What did cutting my hair mean to me?
I used hair as a crutch. It was my support. It was confirmation that I was beautiful. On September 29th, 2017, I decided to do away with it. Yes, I made the decision to cut off my hair. It was something that I’ve always wanted to do. I was frustrated with my 4C mane and how much maintenance it required, and quite frankly I wanted a change. I decided that if I cut my hair and dyed it, it would be “bomb”. So that’s exactly what I did. I had no real vision of what I wanted I just knew that I wanted a new look. So here we go.
I chopped it all off and my first reaction was tears. I looked at Vaughn while driving and instantly burst into tears. What have I just done I thought to myself? I can’t believe I really went through with this. Why did no one talk me out of this? Wow I’m going to have to wear makeup everyday so everyone knows I’m a girl. These were the thoughts that ran through my mind on the drive home. Thank God, I had Vaughn there to give me the support I needed. He reassured me that I was beautiful and had nothing but positive feedback on my new look. His reaction made me feel so much better about the cut.

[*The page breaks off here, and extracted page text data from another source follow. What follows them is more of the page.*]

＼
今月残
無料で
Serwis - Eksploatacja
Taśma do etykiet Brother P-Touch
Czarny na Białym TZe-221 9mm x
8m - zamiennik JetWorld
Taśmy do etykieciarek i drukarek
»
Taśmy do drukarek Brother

I said all that to say I cried because this was something new and completely out of my comfort zone. My hair wasn’t super long to begin with but I learned to love my kinky fro, so seeing something contrary of that threw me off my game. I didn’t know how to feel at first because I knew that I wouldn’t be able to wear my weaves. I had to learn to appreciate my natural beauty. I could no longer hide behind society’s perceived beauty ideal, I had to create and live my own. I had to realize that hair didn’t define beauty, and for me to really believe that I had to experience it.
So again, I ask what did cutting my hair mean to me? It meant change, it meant being uncomfortable and it meant owning my beauty. Now here I am, feeling more beautiful than ever and loving the decision I made.